Уже в классе, стоя перед двумя десятками ротозеров, он первым делом хочет выскочить в коридор и сблевать в мусорное ведро, но такого прогиба детвора ему не простит. Самую малость помариновавшись в тишине, он выводит на доске: «Серпентов Глеб Дмитриевич».
Поворачивается к классу и видит, что все до единого послушно копируют написанное в тетрадь. Может, это вовсе не так сложно, как ему казалось.
– Я буду вести у вас адаптацию к реальному миру, – объявляет Глеб, и с каждым словом его голос обретает всю большую силу. – Ну, и заниматься теми вопросами, которыми обычно занимаются классные руководители. Вы можете обращаться ко мне по любым вопросам, личным или учебным. – Сглатывает. – Понятно?
Конечно же, в любом классе есть девочка за первой партой, которая обязательно поднимет руку, чтобы задать бессмысленный вопрос.
– А вы бог?
– С чего это я должен вам докладывать? – опешил Глеб.
У девочки две косички, но такое недетское лицо, будто она решила для забавы поменяться физиономиями с сорокалетней бухгалтершей. Над верхней губой чуть темнеет отнюдь не девичий пушок, но это удивительным образом не влияет на девичью самооценку. Как Глеб и ожидал, она смотрит на него так, будто он не достоин быть здесь.
– Я не совсем человек. Вас это устроит?
Сам удивляется, как складно отвечает, и едва удерживается от победоносной улыбки. Он еще утрет носы этим маленьким засранцам, сварожьим бастардам.
– Так вы тоже полукровка?
Все присутствующие здесь ученики – смешанной крови. Вполне возможно, человеческие мордашки и обычная школьная форма с нашивкой «ФИБИ» на пиджачках обманут простых обывателей, но Глебу не нужно постоянно напоминать себе, что перед ним все те же змеи, готовые броситься на него в любую минуту.
– Можно и так сказать. Еще вопросы?
Другая рука взмывает в воздух. На этот раз вопрос задает круглолицый мальчишка, чуть старше Ренаты, с таким количеством родинок на лице, что, кажется, они вот-вот его поглотят и превратят во вполне симпатичного мулата.
– А кто вас учил приспосабливаться к миру?
Глеб хочет рассказать им про мать.
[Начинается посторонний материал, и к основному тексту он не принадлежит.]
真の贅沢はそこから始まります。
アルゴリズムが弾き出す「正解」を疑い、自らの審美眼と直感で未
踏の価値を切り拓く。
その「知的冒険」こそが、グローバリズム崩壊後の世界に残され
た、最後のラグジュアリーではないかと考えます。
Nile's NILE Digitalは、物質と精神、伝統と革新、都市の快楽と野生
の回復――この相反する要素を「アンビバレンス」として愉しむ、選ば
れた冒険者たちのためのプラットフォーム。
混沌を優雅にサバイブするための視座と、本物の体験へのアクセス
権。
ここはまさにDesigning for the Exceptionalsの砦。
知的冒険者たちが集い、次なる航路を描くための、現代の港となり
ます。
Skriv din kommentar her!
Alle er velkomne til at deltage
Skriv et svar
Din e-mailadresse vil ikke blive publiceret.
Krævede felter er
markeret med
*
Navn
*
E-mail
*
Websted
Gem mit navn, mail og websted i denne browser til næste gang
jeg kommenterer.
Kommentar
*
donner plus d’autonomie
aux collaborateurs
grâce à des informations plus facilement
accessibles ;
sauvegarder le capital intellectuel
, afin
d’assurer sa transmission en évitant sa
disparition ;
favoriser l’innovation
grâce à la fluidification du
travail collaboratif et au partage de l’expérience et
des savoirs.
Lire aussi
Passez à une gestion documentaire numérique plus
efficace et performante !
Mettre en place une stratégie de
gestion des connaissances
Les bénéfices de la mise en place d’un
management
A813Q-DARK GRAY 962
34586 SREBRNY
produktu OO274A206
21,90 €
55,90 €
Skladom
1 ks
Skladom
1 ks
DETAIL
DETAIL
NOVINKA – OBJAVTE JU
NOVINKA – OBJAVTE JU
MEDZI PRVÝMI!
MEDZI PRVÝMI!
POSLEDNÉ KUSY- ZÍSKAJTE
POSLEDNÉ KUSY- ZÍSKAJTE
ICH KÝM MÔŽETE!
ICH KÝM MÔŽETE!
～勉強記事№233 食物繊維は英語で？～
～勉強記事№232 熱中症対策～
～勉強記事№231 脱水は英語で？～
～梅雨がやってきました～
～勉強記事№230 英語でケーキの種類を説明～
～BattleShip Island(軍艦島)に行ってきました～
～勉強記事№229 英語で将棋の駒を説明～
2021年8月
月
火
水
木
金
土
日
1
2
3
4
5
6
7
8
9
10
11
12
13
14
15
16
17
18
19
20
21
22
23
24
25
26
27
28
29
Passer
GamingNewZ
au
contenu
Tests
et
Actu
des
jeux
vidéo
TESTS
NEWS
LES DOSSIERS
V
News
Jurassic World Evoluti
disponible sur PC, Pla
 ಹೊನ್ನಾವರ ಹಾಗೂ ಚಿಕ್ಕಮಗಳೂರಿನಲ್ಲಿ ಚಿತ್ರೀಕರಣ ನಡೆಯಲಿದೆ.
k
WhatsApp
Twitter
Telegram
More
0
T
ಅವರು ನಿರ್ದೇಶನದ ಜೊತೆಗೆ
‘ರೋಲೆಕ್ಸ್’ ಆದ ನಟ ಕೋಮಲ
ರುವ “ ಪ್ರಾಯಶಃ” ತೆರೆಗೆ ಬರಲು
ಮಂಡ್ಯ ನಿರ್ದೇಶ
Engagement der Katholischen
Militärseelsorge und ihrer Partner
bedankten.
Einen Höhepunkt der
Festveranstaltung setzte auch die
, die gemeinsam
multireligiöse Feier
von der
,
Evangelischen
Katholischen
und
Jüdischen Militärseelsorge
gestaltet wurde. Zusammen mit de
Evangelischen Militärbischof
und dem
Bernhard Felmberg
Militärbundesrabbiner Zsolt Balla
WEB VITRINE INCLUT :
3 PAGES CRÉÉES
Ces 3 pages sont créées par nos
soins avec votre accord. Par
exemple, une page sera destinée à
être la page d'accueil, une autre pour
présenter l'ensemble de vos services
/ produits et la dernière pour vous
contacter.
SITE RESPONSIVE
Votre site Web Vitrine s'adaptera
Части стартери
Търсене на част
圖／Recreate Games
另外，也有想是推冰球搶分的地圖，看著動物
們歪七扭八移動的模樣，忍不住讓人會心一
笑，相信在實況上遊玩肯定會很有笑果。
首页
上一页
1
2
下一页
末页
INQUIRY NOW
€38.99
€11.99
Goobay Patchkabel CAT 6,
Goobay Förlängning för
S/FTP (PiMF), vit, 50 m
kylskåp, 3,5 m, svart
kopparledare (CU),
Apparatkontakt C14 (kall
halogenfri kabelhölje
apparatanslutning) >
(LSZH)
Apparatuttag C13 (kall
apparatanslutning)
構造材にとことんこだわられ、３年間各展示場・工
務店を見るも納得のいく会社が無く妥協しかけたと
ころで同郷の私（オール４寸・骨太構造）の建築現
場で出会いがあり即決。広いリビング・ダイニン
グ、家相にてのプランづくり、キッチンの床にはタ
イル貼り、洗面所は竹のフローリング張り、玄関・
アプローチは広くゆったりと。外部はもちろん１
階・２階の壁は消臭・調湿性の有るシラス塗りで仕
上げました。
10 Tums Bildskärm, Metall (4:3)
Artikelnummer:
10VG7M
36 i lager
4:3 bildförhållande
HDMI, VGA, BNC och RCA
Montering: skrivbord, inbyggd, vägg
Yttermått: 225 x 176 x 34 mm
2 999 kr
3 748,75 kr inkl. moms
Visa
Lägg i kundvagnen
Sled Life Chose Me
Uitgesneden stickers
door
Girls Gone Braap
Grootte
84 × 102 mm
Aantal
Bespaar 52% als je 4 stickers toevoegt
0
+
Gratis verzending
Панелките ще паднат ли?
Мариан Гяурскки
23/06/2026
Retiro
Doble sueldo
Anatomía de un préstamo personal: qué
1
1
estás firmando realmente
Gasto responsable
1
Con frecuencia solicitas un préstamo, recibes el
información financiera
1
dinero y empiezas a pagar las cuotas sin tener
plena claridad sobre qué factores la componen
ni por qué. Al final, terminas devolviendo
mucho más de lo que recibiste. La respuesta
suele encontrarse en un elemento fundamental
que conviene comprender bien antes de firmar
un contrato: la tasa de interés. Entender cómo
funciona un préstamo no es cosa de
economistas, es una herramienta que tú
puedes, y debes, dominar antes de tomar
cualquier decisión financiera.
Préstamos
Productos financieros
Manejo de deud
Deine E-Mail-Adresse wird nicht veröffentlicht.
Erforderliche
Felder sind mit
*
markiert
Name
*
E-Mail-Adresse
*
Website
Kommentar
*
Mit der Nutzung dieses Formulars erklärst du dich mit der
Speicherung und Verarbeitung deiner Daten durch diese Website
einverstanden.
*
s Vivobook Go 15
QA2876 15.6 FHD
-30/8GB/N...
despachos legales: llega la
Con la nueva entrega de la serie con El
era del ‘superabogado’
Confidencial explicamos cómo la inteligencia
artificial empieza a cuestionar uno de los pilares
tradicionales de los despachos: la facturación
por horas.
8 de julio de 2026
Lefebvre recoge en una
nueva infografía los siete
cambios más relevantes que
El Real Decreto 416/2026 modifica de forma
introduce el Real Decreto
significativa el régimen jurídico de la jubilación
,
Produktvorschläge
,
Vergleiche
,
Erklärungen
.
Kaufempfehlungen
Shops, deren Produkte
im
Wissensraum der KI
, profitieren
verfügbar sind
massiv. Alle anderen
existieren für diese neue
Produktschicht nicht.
Он правда хочет. Потому что у нее теплые руки и смешинки в черных глазах; она делала все, чтобы он не чувствовал себя лишним, чужим и ненужным. То, что у нее это получалось не до конца, не так уж важно.
Он хочет поведать им про то, как она находила его, спрятавшегося за креслом, дрожащего от страха, сжимала лицо в своих нежных ладонях, прижималась к его лбу своим и шептала: «Они ненастоящие, сын мой. Они все – в твоем воображении».